◆ What is being asked
Format every line of the listing below as a Markdown table with the columns Row and Line. Number the rows in order and leave out any blank lines.

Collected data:
____________________
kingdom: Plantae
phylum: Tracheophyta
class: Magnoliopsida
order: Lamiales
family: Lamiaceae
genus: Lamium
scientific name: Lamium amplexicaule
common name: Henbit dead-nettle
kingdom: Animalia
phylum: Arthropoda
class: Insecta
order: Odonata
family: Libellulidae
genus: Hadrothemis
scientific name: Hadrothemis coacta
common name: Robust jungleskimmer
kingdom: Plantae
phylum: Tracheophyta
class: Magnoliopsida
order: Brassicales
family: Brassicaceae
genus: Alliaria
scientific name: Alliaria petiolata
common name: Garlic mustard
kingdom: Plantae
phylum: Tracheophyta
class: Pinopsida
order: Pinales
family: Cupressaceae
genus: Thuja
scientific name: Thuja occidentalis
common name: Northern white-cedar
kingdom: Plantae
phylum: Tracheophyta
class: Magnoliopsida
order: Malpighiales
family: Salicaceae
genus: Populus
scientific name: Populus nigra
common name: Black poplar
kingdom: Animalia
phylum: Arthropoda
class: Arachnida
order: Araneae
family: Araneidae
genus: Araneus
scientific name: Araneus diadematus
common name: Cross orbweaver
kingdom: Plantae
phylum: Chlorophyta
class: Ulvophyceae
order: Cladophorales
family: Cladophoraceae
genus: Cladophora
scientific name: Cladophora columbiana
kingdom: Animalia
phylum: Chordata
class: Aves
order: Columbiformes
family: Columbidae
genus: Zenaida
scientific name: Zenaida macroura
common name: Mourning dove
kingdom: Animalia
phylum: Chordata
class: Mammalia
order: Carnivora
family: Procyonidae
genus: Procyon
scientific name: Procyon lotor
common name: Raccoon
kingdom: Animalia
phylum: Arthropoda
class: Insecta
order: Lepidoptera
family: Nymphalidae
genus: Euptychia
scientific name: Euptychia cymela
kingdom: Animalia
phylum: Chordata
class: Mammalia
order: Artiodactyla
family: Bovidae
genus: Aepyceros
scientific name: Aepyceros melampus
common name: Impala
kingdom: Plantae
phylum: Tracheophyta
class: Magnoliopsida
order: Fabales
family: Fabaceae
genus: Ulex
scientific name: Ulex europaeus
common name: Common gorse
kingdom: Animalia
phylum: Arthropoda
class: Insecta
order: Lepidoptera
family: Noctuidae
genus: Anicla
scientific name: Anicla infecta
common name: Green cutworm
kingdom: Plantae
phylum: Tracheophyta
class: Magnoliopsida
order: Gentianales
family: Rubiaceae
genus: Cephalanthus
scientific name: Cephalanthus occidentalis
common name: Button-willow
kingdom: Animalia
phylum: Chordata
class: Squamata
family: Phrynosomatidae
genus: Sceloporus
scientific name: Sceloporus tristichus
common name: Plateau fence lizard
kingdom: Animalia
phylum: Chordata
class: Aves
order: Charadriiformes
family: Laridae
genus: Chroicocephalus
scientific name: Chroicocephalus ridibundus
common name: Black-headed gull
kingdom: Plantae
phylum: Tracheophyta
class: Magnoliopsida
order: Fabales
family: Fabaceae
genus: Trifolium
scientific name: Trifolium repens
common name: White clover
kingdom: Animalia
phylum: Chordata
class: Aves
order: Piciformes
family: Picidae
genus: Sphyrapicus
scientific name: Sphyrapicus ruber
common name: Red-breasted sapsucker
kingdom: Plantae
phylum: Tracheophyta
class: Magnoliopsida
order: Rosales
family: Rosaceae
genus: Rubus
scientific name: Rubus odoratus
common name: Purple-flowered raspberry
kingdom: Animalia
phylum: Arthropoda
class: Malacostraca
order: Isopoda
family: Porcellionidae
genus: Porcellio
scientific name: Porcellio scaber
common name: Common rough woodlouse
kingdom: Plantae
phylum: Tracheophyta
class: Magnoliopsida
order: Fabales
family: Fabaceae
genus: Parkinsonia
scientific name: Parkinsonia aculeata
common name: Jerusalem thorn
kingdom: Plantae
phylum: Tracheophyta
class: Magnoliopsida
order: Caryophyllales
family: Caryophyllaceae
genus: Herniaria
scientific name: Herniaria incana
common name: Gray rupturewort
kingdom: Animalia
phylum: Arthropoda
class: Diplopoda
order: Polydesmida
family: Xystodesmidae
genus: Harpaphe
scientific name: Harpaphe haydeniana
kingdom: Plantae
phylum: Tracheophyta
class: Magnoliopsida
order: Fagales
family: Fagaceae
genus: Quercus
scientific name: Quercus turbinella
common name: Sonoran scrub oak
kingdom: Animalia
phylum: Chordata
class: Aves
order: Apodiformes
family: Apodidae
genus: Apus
____________________
◆ Result of this exercise
| Row | Line |
|---|---|
| 1 | kingdom: Plantae |
| 2 | phylum: Tracheophyta |
| 3 | class: Magnoliopsida |
| 4 | order: Lamiales |
| 5 | family: Lamiaceae |
| 6 | genus: Lamium |
| 7 | scientific name: Lamium amplexicaule |
| 8 | common name: Henbit dead-nettle |
| 9 | kingdom: Animalia |
| 10 | phylum: Arthropoda |
| 11 | class: Insecta |
| 12 | order: Odonata |
| 13 | family: Libellulidae |
| 14 | genus: Hadrothemis |
| 15 | scientific name: Hadrothemis coacta |
| 16 | common name: Robust jungleskimmer |
| 17 | kingdom: Plantae |
| 18 | phylum: Tracheophyta |
| 19 | class: Magnoliopsida |
| 20 | order: Brassicales |
| 21 | family: Brassicaceae |
| 22 | genus: Alliaria |
| 23 | scientific name: Alliaria petiolata |
| 24 | common name: Garlic mustard |
| 25 | kingdom: Plantae |
| 26 | phylum: Tracheophyta |
| 27 | class: Pinopsida |
| 28 | order: Pinales |
| 29 | family: Cupressaceae |
| 30 | genus: Thuja |
| 31 | scientific name: Thuja occidentalis |
| 32 | common name: Northern white-cedar |
| 33 | kingdom: Plantae |
| 34 | phylum: Tracheophyta |
| 35 | class: Magnoliopsida |
| 36 | order: Malpighiales |
| 37 | family: Salicaceae |
| 38 | genus: Populus |
| 39 | scientific name: Populus nigra |
| 40 | common name: Black poplar |
| 41 | kingdom: Animalia |
| 42 | phylum: Arthropoda |
| 43 | class: Arachnida |
| 44 | order: Araneae |
| 45 | family: Araneidae |
| 46 | genus: Araneus |
| 47 | scientific name: Araneus diadematus |
| 48 | common name: Cross orbweaver |
| 49 | kingdom: Plantae |
| 50 | phylum: Chlorophyta |
| 51 | class: Ulvophyceae |
| 52 | order: Cladophorales |
| 53 | family: Cladophoraceae |
| 54 | genus: Cladophora |
| 55 | scientific name: Cladophora columbiana |
| 56 | kingdom: Animalia |
| 57 | phylum: Chordata |
| 58 | class: Aves |
| 59 | order: Columbiformes |
| 60 | family: Columbidae |
| 61 | genus: Zenaida |
| 62 | scientific name: Zenaida macroura |
| 63 | common name: Mourning dove |
| 64 | kingdom: Animalia |
| 65 | phylum: Chordata |
| 66 | class: Mammalia |
| 67 | order: Carnivora |
| 68 | family: Procyonidae |
| 69 | genus: Procyon |
| 70 | scientific name: Procyon lotor |
| 71 | common name: Raccoon |
| 72 | kingdom: Animalia |
| 73 | phylum: Arthropoda |
| 74 | class: Insecta |
| 75 | order: Lepidoptera |
| 76 | family: Nymphalidae |
| 77 | genus: Euptychia |
| 78 | scientific name: Euptychia cymela |
| 79 | kingdom: Animalia |
| 80 | phylum: Chordata |
| 81 | class: Mammalia |
| 82 | order: Artiodactyla |
| 83 | family: Bovidae |
| 84 | genus: Aepyceros |
| 85 | scientific name: Aepyceros melampus |
| 86 | common name: Impala |
| 87 | kingdom: Plantae |
| 88 | phylum: Tracheophyta |
| 89 | class: Magnoliopsida |
| 90 | order: Fabales |
| 91 | family: Fabaceae |
| 92 | genus: Ulex |
| 93 | scientific name: Ulex europaeus |
| 94 | common name: Common gorse |
| 95 | kingdom: Animalia |
| 96 | phylum: Arthropoda |
| 97 | class: Insecta |
| 98 | order: Lepidoptera |
| 99 | family: Noctuidae |
| 100 | genus: Anicla |
| 101 | scientific name: Anicla infecta |
| 102 | common name: Green cutworm |
| 103 | kingdom: Plantae |
| 104 | phylum: Tracheophyta |
| 105 | class: Magnoliopsida |
| 106 | order: Gentianales |
| 107 | family: Rubiaceae |
| 108 | genus: Cephalanthus |
| 109 | scientific name: Cephalanthus occidentalis |
| 110 | common name: Button-willow |
| 111 | kingdom: Animalia |
| 112 | phylum: Chordata |
| 113 | class: Squamata |
| 114 | family: Phrynosomatidae |
| 115 | genus: Sceloporus |
| 116 | scientific name: Sceloporus tristichus |
| 117 | common name: Plateau fence lizard |
| 118 | kingdom: Animalia |
| 119 | phylum: Chordata |
| 120 | class: Aves |
| 121 | order: Charadriiformes |
| 122 | family: Laridae |
| 123 | genus: Chroicocephalus |
| 124 | scientific name: Chroicocephalus ridibundus |
| 125 | common name: Black-headed gull |
| 126 | kingdom: Plantae |
| 127 | phylum: Tracheophyta |
| 128 | class: Magnoliopsida |
| 129 | order: Fabales |
| 130 | family: Fabaceae |
| 131 | genus: Trifolium |
| 132 | scientific name: Trifolium repens |
| 133 | common name: White clover |
| 134 | kingdom: Animalia |
| 135 | phylum: Chordata |
| 136 | class: Aves |
| 137 | order: Piciformes |
| 138 | family: Picidae |
| 139 | genus: Sphyrapicus |
| 140 | scientific name: Sphyrapicus ruber |
| 141 | common name: Red-breasted sapsucker |
| 142 | kingdom: Plantae |
| 143 | phylum: Tracheophyta |
| 144 | class: Magnoliopsida |
| 145 | order: Rosales |
| 146 | family: Rosaceae |
| 147 | genus: Rubus |
| 148 | scientific name: Rubus odoratus |
| 149 | common name: Purple-flowered raspberry |
| 150 | kingdom: Animalia |
| 151 | phylum: Arthropoda |
| 152 | class: Malacostraca |
| 153 | order: Isopoda |
| 154 | family: Porcellionidae |
| 155 | genus: Porcellio |
| 156 | scientific name: Porcellio scaber |
| 157 | common name: Common rough woodlouse |
| 158 | kingdom: Plantae |
| 159 | phylum: Tracheophyta |
| 160 | class: Magnoliopsida |
| 161 | order: Fabales |
| 162 | family: Fabaceae |
| 163 | genus: Parkinsonia |
| 164 | scientific name: Parkinsonia aculeata |
| 165 | common name: Jerusalem thorn |
| 166 | kingdom: Plantae |
| 167 | phylum: Tracheophyta |
| 168 | class: Magnoliopsida |
| 169 | order: Caryophyllales |
| 170 | family: Caryophyllaceae |
| 171 | genus: Herniaria |
| 172 | scientific name: Herniaria incana |
| 173 | common name: Gray rupturewort |
| 174 | kingdom: Animalia |
| 175 | phylum: Arthropoda |
| 176 | class: Diplopoda |
| 177 | order: Polydesmida |
| 178 | family: Xystodesmidae |
| 179 | genus: Harpaphe |
| 180 | scientific name: Harpaphe haydeniana |
| 181 | kingdom: Plantae |
| 182 | phylum: Tracheophyta |
| 183 | class: Magnoliopsida |
| 184 | order: Fagales |
| 185 | family: Fagaceae |
| 186 | genus: Quercus |
| 187 | scientific name: Quercus turbinella |
| 188 | common name: Sonoran scrub oak |
| 189 | kingdom: Animalia |
| 190 | phylum: Chordata |
| 191 | class: Aves |
| 192 | order: Apodiformes |
| 193 | family: Apodidae |
| 194 | genus: Apus |